#### What you are asked to do
Copy every line of the data that contains the string "Pradesh".

#### Data for this exercise

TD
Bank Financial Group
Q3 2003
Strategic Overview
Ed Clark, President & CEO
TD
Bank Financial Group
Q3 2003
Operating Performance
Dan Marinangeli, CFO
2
* * *
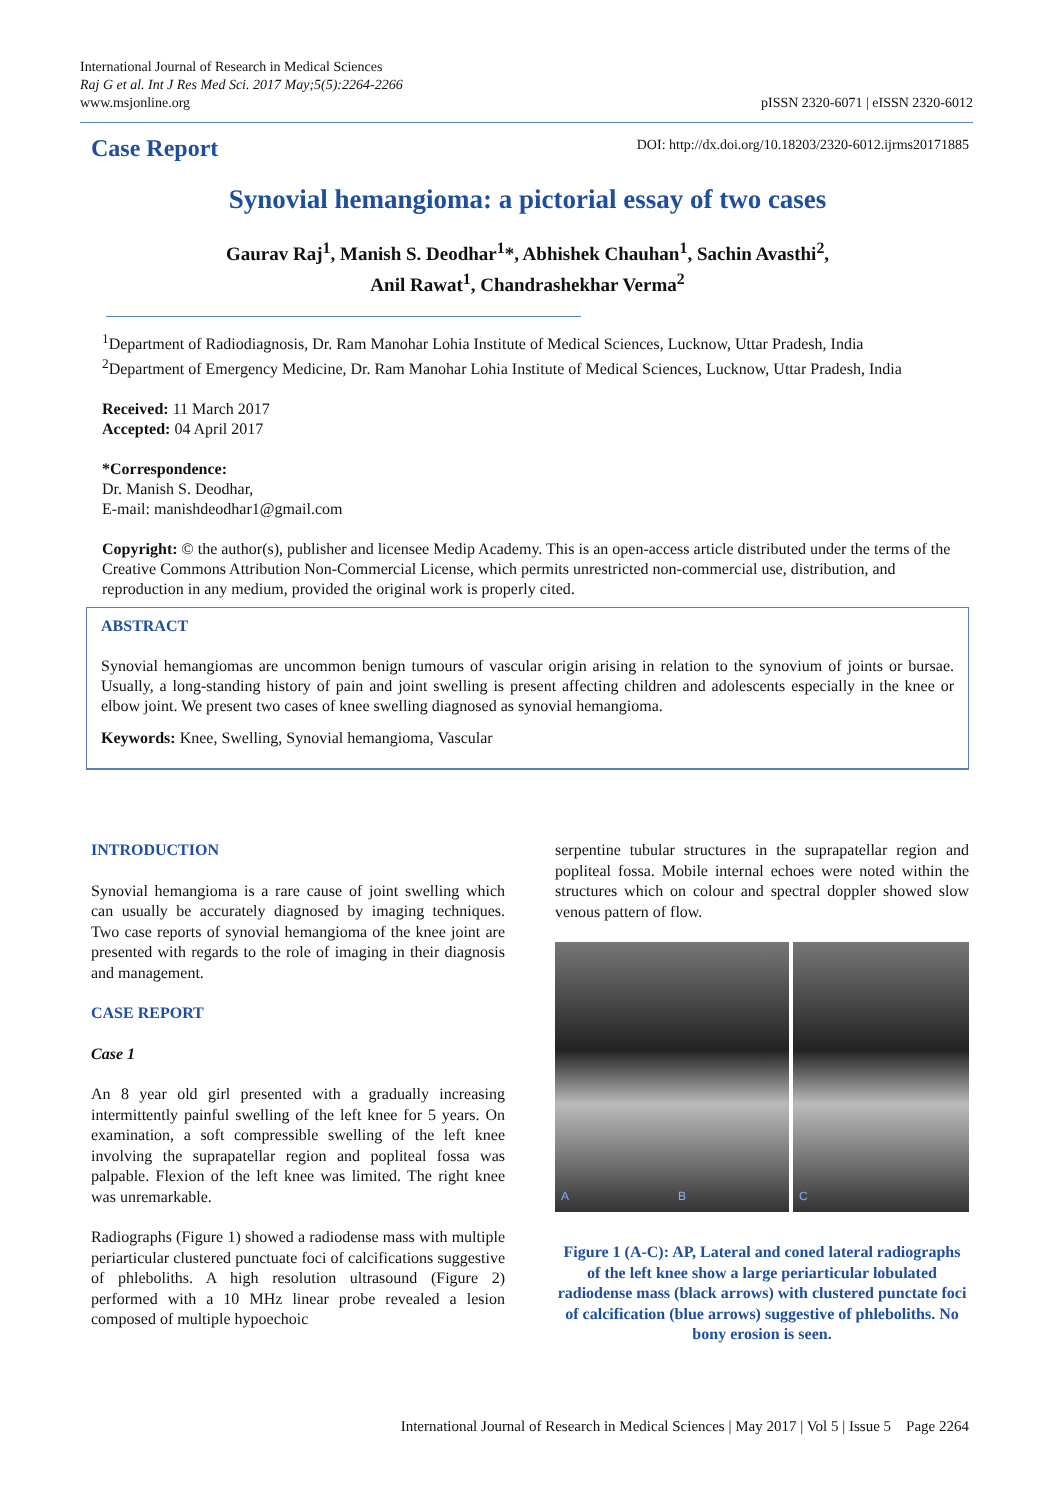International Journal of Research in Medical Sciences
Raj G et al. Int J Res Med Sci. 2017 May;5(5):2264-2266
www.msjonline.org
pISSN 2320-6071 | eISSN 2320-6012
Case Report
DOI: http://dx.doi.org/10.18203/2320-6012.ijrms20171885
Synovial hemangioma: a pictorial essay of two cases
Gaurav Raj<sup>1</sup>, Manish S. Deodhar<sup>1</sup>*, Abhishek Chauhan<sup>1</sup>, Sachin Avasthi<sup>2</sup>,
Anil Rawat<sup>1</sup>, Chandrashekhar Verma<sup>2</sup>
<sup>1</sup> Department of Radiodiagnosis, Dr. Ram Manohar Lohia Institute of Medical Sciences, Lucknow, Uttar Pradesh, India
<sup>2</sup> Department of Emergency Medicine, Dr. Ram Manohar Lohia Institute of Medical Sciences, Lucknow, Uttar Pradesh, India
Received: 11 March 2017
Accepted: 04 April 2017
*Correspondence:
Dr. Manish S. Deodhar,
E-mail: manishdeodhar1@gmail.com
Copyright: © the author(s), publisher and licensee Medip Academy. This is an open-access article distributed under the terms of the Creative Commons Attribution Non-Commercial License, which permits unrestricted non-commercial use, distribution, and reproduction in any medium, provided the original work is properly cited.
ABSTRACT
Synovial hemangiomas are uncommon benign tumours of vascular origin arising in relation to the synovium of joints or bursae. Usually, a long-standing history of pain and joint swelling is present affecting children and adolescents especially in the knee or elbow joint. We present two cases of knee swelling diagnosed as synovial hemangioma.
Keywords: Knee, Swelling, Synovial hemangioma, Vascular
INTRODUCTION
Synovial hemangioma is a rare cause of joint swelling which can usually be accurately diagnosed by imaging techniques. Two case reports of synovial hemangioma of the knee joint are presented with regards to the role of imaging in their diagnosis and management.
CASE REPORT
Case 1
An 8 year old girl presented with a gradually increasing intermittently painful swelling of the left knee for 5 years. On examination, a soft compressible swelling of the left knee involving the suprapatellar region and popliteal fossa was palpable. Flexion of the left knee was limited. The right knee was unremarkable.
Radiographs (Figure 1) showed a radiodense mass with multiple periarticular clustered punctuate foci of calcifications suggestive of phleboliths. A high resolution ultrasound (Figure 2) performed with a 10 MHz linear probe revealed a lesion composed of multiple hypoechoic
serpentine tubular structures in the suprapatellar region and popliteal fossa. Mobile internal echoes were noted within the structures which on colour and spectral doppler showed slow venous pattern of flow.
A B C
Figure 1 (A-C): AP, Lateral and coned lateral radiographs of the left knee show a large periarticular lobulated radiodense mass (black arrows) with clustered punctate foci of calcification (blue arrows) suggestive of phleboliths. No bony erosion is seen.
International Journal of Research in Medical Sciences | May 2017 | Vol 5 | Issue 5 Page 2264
---
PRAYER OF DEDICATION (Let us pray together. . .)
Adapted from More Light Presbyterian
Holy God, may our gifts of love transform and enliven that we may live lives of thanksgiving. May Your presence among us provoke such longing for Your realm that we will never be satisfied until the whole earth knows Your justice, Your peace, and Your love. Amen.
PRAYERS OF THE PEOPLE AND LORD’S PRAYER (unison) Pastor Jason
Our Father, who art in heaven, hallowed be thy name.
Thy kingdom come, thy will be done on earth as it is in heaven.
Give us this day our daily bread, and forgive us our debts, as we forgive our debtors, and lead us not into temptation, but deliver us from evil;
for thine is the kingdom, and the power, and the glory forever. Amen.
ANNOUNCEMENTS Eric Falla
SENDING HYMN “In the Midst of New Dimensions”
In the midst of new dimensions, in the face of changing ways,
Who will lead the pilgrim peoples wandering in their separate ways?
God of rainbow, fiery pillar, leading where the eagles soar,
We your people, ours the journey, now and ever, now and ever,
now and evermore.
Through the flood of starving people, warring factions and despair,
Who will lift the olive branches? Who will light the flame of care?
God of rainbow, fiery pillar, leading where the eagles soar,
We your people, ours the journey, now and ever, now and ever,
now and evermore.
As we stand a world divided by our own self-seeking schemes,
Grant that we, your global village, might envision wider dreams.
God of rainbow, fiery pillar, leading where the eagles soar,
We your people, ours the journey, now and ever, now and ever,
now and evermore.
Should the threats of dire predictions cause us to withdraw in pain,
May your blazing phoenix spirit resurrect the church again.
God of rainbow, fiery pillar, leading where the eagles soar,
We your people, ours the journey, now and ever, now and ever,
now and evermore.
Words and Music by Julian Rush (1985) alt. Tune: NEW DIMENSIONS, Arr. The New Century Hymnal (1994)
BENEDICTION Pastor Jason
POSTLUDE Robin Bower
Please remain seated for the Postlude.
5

#### Expected answer
<sup>1</sup> Department of Radiodiagnosis, Dr. Ram Manohar Lohia Institute of Medical Sciences, Lucknow, Uttar Pradesh, India
<sup>2</sup> Department of Emergency Medicine, Dr. Ram Manohar Lohia Institute of Medical Sciences, Lucknow, Uttar Pradesh, India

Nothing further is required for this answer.